The comments recieved from yesterdays post probably reflect the majority opinion out there. However; I think it's wise to see that there are people out there actively trying to convince others that helmets are goofy, or a bad idea altogether.
Backround: This individual was hired for a time as the local papers "cycling expert". He has posted, written, and spoken on numerous occaisions on his anti-helmet posistions. This particular example, that I present, is representative of his current philosophy on the matter. This example was posted on a tandem cycling internet forum. His text is in italics, while my commentary is in standard font. Got it? Okay, let's dig in, shall we?
"My wife and I wear helmets when we go on organized bike rides, mainly to keep the "helmet nazis" off our backs.
I haven't hit my head in a bike crash since 1973- about 80,000 miles ago. and before I'd ever seen a bicycle helmet- and I didn't even have a headache after that one. My wife has never hit her head in a crash. Every time we've put on helmets, it has been a waste of time, effort and comfort."

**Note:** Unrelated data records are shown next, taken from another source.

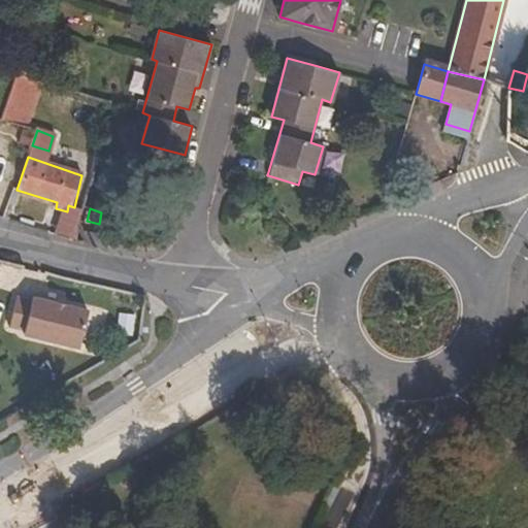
[(79,347),(88,309),(32,297),(31,299),(17,296),(9,327),(24,330),(24,334),(79,347)]
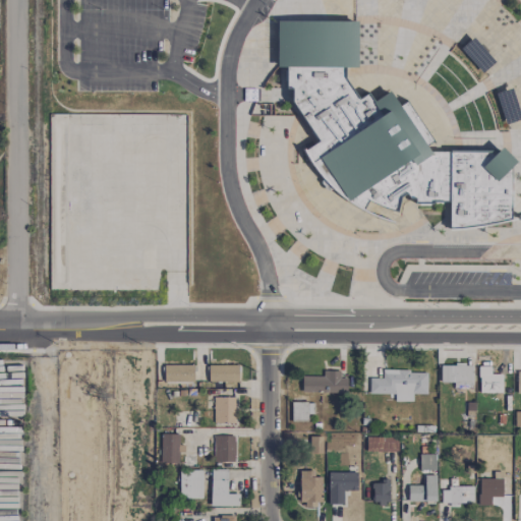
[(323,193),(364,205),(365,203),(397,212),(402,195),(414,198),(414,204),(448,203),(449,227),(512,225),(509,160),(506,150),(426,153),(428,147),(411,101),(397,106),(392,93),(370,100),(368,94),(354,100),(342,68),(358,67),(356,20),(276,22),(277,68),(285,67),(286,87),(291,89),(312,146),(306,148),(323,193)]
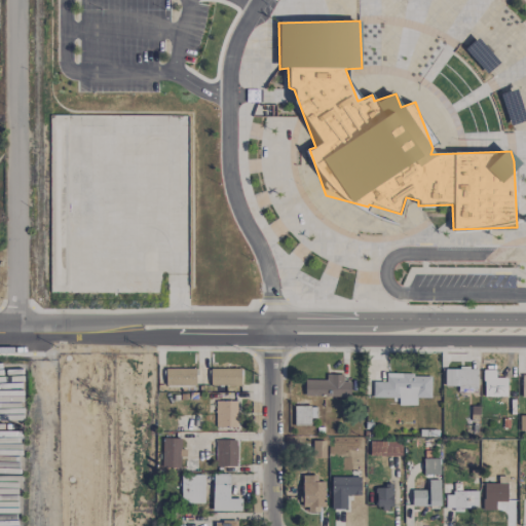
[(194,368),(164,369),(165,386),(195,385),(194,368)]
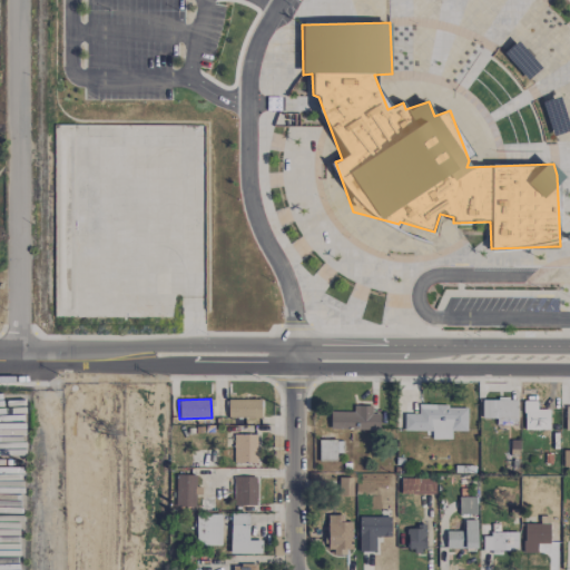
[(259,400),(227,401),(227,418),(261,418),(259,400)]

These are the opening comments to his post. Obviously, anyone can say with clarity, ( at least some people can) what history they have with any chosen activity that they engage in. However; one cannot predict the future! His claim of the amount of miles that he has ridden without biffing his head only amplifies the fact that his probability of crashing is higher. Regardless, the event of an accident, by the very nature of it's name, implies that we do not plan on having an accident. I'm sure, given the choice, this individual, or any of us, would not want an accident to occur. Wearing a helmet is therefore wise, because it can protect you in the event of an accident. An event which is impossible to predict, no matter how many miles you may, or may not have ridden. If it were possible to predict calamities, I wouldn't even bother getting on my bike "the day of an accident", much less wear my helmet that day. Therefore; saying that wearing your helmet is "a waste of time, effort, and comfort" is rediculus. At any rate, I don't see how popping my helmet on wastes time, ( it only takes five seconds to do it) nor effort, (it's sooo simple to put on, a child can do it) or comfort. ( modern helmets being so light, I forget I have mine on!)
Okay! Enough for today. I think this is going to be interesting. I invite any comments you may have, and I would like to compile them. I may end up sending all this along to this individual, after I complete this series.
Plan B is in effect for Trans Iowa recon! (* %*& @!) I will possibly post "Page Two" this evening, as I won't be able to get out of town until very early Saturday morning now, at the earliest.